S’il y a du jeu, mais pas d’occasions, on le doit à la qualité des deux défenses. Il n’y a plus qu’à attendre un déclic. 44e minute : Zidane marche sur l’eau, ouvre la mer et lance Vieira seul vers le but. Faute tactique inespérée de Juan, qui plus est juste avant la mi-temps. Le défenseur du Bayer sauve superbement son pays, mais le Brésil n’y arrive pas. Et pourtant, cette formation avait une telle qualité. Au bout de trois minutes, coup franc pour la Seleção, qui se présente ? Roberto Carlos, Ronaldinho et Juninho. Cafu à droite, Lúcio et Juan dans l’axe, Zé Roberto et Gilberto Silva au milieu, et Ronaldo devant. Mais au contraire du 10+1 français, la création brésilienne est diluée entre les pieds de Ronaldinho, Kaká, Juninho et Ronaldo, et la fusion est un échec. Trop de permutations, pas suffisamment d’ordre. Jusque-là, contre la Croatie, l’Australie, le Japon et le Ghana, le talent avait fait la différence.

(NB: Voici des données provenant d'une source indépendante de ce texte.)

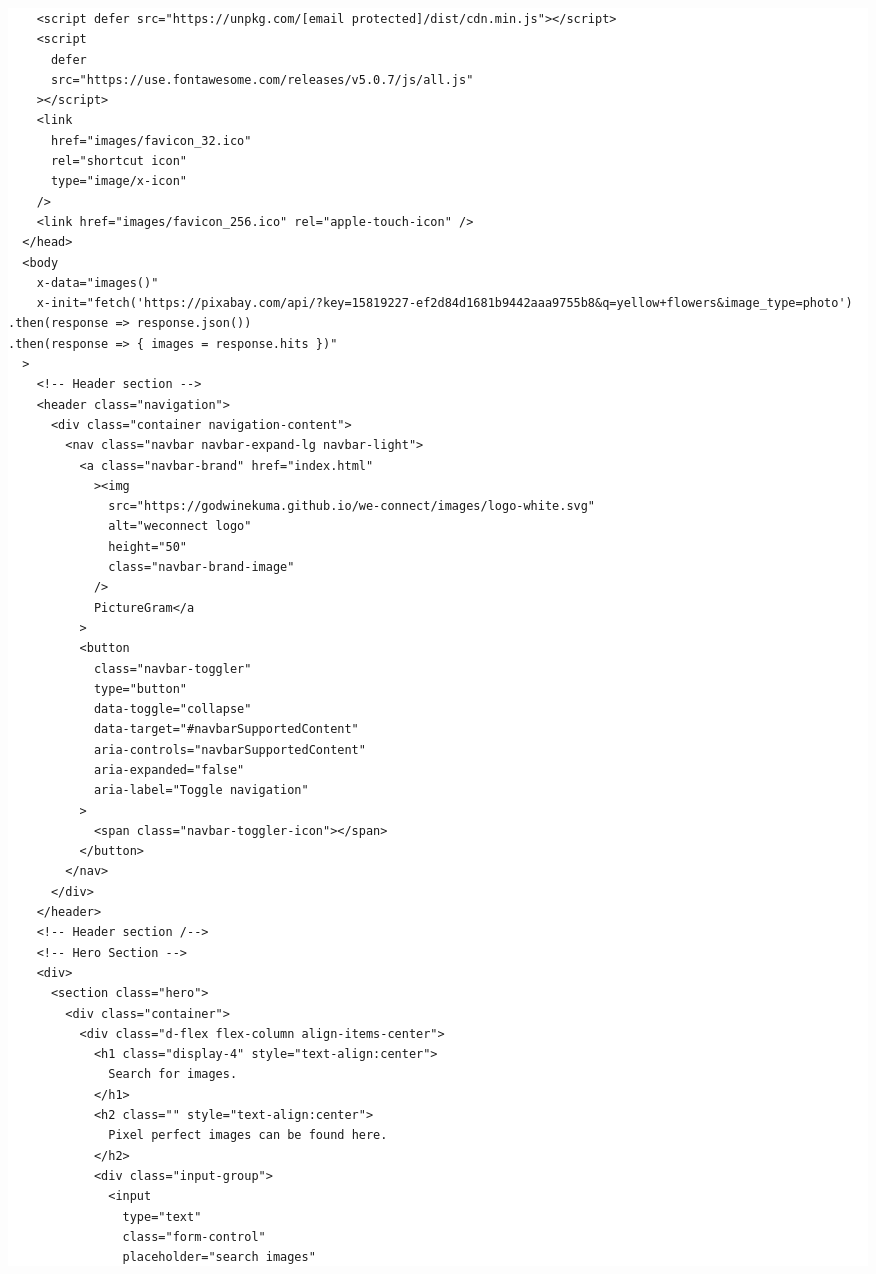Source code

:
 ```
    <script defer src="https://unpkg.com/[email protected]/dist/cdn.min.js"></script>
    <script
      defer
      src="https://use.fontawesome.com/releases/v5.0.7/js/all.js"
    ></script>
    <link
      href="images/favicon_32.ico"
      rel="shortcut icon"
      type="image/x-icon"
    />
    <link href="images/favicon_256.ico" rel="apple-touch-icon" />
  </head>
  <body
    x-data="images()"
    x-init="fetch('https://pixabay.com/api/?key=15819227-ef2d84d1681b9442aaa9755b8&q=yellow+flowers&image_type=photo')
.then(response => response.json())
.then(response => { images = response.hits })"
  >
    <!-- Header section -->
    <header class="navigation">
      <div class="container navigation-content">
        <nav class="navbar navbar-expand-lg navbar-light">
          <a class="navbar-brand" href="index.html"
            ><img
              src="https://godwinekuma.github.io/we-connect/images/logo-white.svg"
              alt="weconnect logo"
              height="50"
              class="navbar-brand-image"
            />
            PictureGram</a
          >
          <button
            class="navbar-toggler"
            type="button"
            data-toggle="collapse"
            data-target="#navbarSupportedContent"
            aria-controls="navbarSupportedContent"
            aria-expanded="false"
            aria-label="Toggle navigation"
          >
            <span class="navbar-toggler-icon"></span>
          </button>
        </nav>
      </div>
    </header>
    <!-- Header section /-->
    <!-- Hero Section -->
    <div>
      <section class="hero">
        <div class="container">
          <div class="d-flex flex-column align-items-center">
            <h1 class="display-4" style="text-align:center">
              Search for images.
            </h1>
            <h2 class="" style="text-align:center">
              Pixel perfect images can be found here.
            </h2>
            <div class="input-group">
              <input
                type="text"
                class="form-control"
                placeholder="search images"
```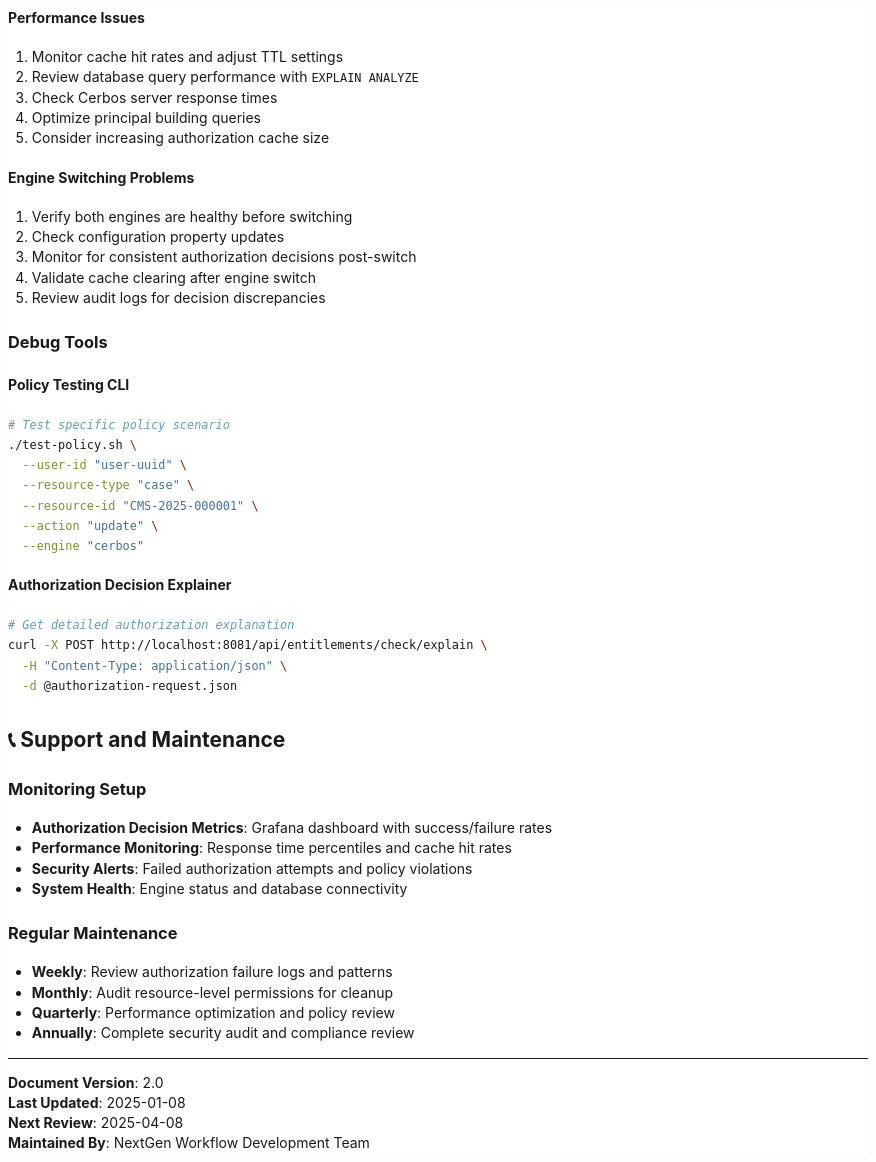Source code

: #### Performance Issues
1. Monitor cache hit rates and adjust TTL settings
2. Review database query performance with `EXPLAIN ANALYZE`
3. Check Cerbos server response times
4. Optimize principal building queries
5. Consider increasing authorization cache size

#### Engine Switching Problems
1. Verify both engines are healthy before switching
2. Check configuration property updates
3. Monitor for consistent authorization decisions post-switch
4. Validate cache clearing after engine switch
5. Review audit logs for decision discrepancies

### Debug Tools

#### Policy Testing CLI
```bash
# Test specific policy scenario
./test-policy.sh \
  --user-id "user-uuid" \
  --resource-type "case" \
  --resource-id "CMS-2025-000001" \
  --action "update" \
  --engine "cerbos"
```

#### Authorization Decision Explainer
```bash
# Get detailed authorization explanation
curl -X POST http://localhost:8081/api/entitlements/check/explain \
  -H "Content-Type: application/json" \
  -d @authorization-request.json
```

## 📞 Support and Maintenance

### Monitoring Setup
- **Authorization Decision Metrics**: Grafana dashboard with success/failure rates
- **Performance Monitoring**: Response time percentiles and cache hit rates  
- **Security Alerts**: Failed authorization attempts and policy violations
- **System Health**: Engine status and database connectivity

### Regular Maintenance
- **Weekly**: Review authorization failure logs and patterns
- **Monthly**: Audit resource-level permissions for cleanup
- **Quarterly**: Performance optimization and policy review
- **Annually**: Complete security audit and compliance review

---

**Document Version**: 2.0  
**Last Updated**: 2025-01-08  
**Next Review**: 2025-04-08  
**Maintained By**: NextGen Workflow Development Team
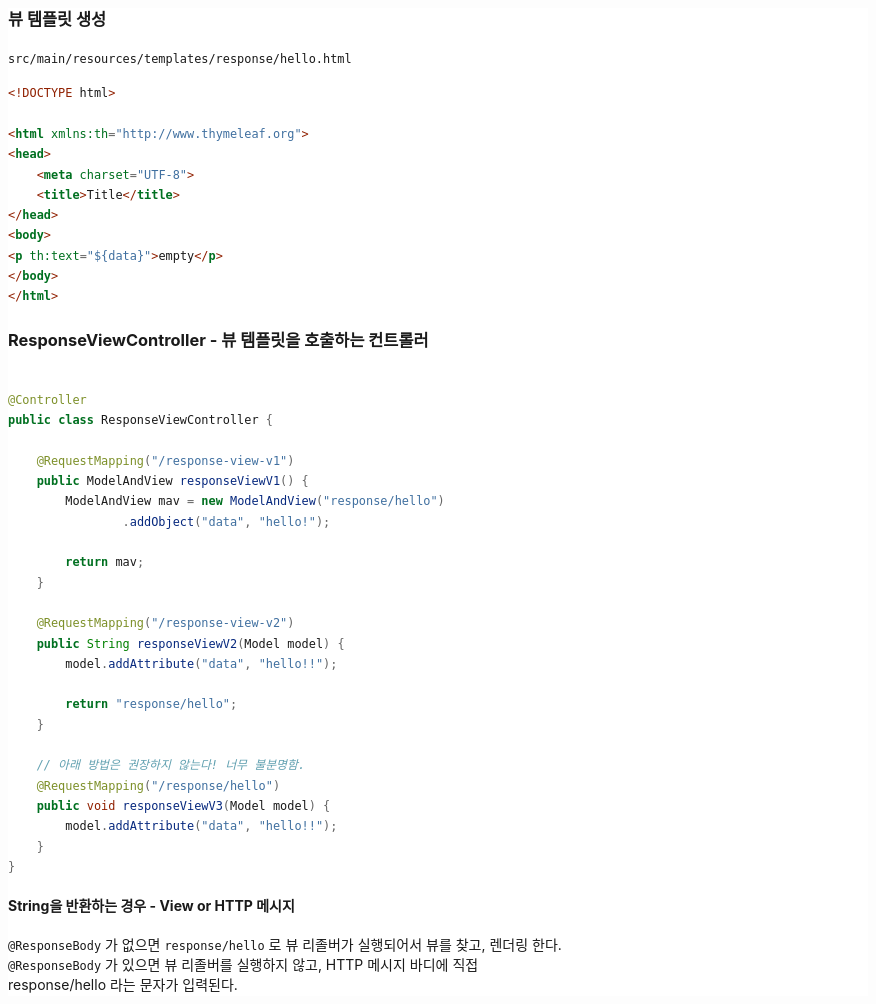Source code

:### 뷰 템플릿 생성
`src/main/resources/templates/response/hello.html`

```html
<!DOCTYPE html>

<html xmlns:th="http://www.thymeleaf.org">
<head>
    <meta charset="UTF-8">
    <title>Title</title>
</head>
<body>
<p th:text="${data}">empty</p>
</body>
</html>
```

### ResponseViewController - 뷰 템플릿을 호출하는 컨트롤러
```java

@Controller
public class ResponseViewController {

    @RequestMapping("/response-view-v1")
    public ModelAndView responseViewV1() {
        ModelAndView mav = new ModelAndView("response/hello")
                .addObject("data", "hello!");

        return mav;
    }

    @RequestMapping("/response-view-v2")
    public String responseViewV2(Model model) {
        model.addAttribute("data", "hello!!");

        return "response/hello";
    }

    // 아래 방법은 권장하지 않는다! 너무 불분명함.
    @RequestMapping("/response/hello")
    public void responseViewV3(Model model) {
        model.addAttribute("data", "hello!!");
    }
}

```
#### String을 반환하는 경우 - View or HTTP 메시지
`@ResponseBody` 가 없으면 `response/hello` 로 뷰 리졸버가 실행되어서 뷰를 찾고, 렌더링 한다.\
`@ResponseBody` 가 있으면 뷰 리졸버를 실행하지 않고, HTTP 메시지 바디에 직접 \
response/hello 라는 문자가 입력된다.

Mais ces noms ne suffisent pas contre le double rideau Makelele-Vieira. Le 4-2-3-1 français contient bien la liberté des milieux offensifs brésiliens. Permutations ou pas, Ribéry et Malouda tiennent leur couloir respectif. Kaká, encore irrésistible à l’époque, bute sur Thuram. Et Ronaldinho livre une prestation « bureaucratique » d’après O Globo. Le danger vient finalement des rares courses verticales de Zé Roberto et Gilberto Silva, mais les deux hommes ont déjà la lourde tâche de limiter les mouvements de Zidane. Carlos Alberto Parreira fait entrer Adriano, Robinho et Cicinho. Le match devient une attaque-défense. Des Brésiliens sans rythme échouent sur une défense française expérimentée qui n’attendait que de se refermer. Zidane délivre une dernière passe décisive potentielle à Saha. Une démonstration payée seulement 1-0. Le football est soulagé, il n’a pas encore tout vu.